One of the trigger events is the identification of land for potential development in a development plan. RWB was included in the Wiltshire core strategy as a market town with development potential. The judges said that registration of the Vowley View land as a green ‘would frustrate the broad objectives of the plan’—even though its boundaries had not been identified as a development site.

 

So now greens can be stolen from us behind our backs.

 

Unhelpfully, Lord Justice Lewison threw down the sop that land can instead be designated as local green space (LGS) but, as we explain here, LGS is greatly inferior to a green. It provides neither rights of recreation nor permanent protection to land. And it can only be designated when the neighbourhood or local plan is prepared or reviewed.
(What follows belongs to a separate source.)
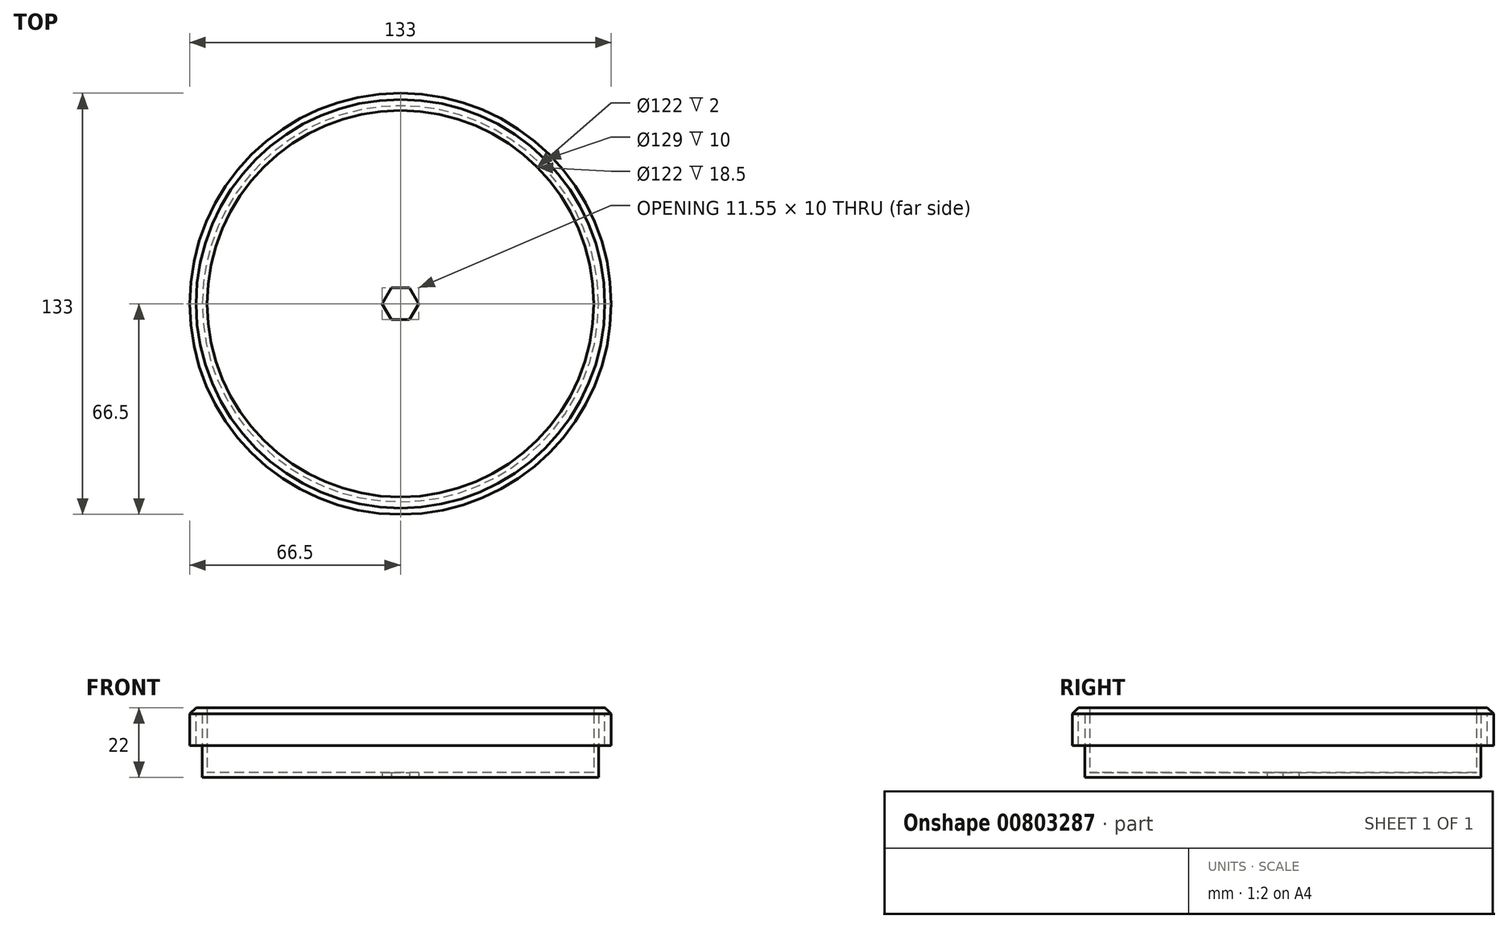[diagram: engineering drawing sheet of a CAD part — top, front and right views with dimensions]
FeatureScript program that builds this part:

It is no alternative to a town or village green.

 

It is now harder than ever for local people to protect the open spaces they have used and enjoyed for decades, despite government pledges.

 

Last year the government’s 25-year environment plan set a target: to ensure that ‘there are high-quality, accessible, natural spaces close to where people live and work’—but it is clear from the first-year progress report on the plan that little is happening. Government has announced a trivial £13.1 million to improve and create parks and green spaces in England. Austerity-ridden councils still struggle to maintain these assets.

 

Accessible

The government pledged that new developments should include accessible green spaces, but is this happening? Although we have argued that such spaces should be registered as greens to secure them for ever, the idea has so far been ignored.

 

In fact, the 25-year plan failed to mention village greens at all, yet people have, by continuous use, voted with their feet to save their treasured spaces.

 

Now that the courts have sneered at greens so contemptuously it is vital that communities identify eligible land for registration before those spaces become (often surreptitiously) land for ‘potential development’.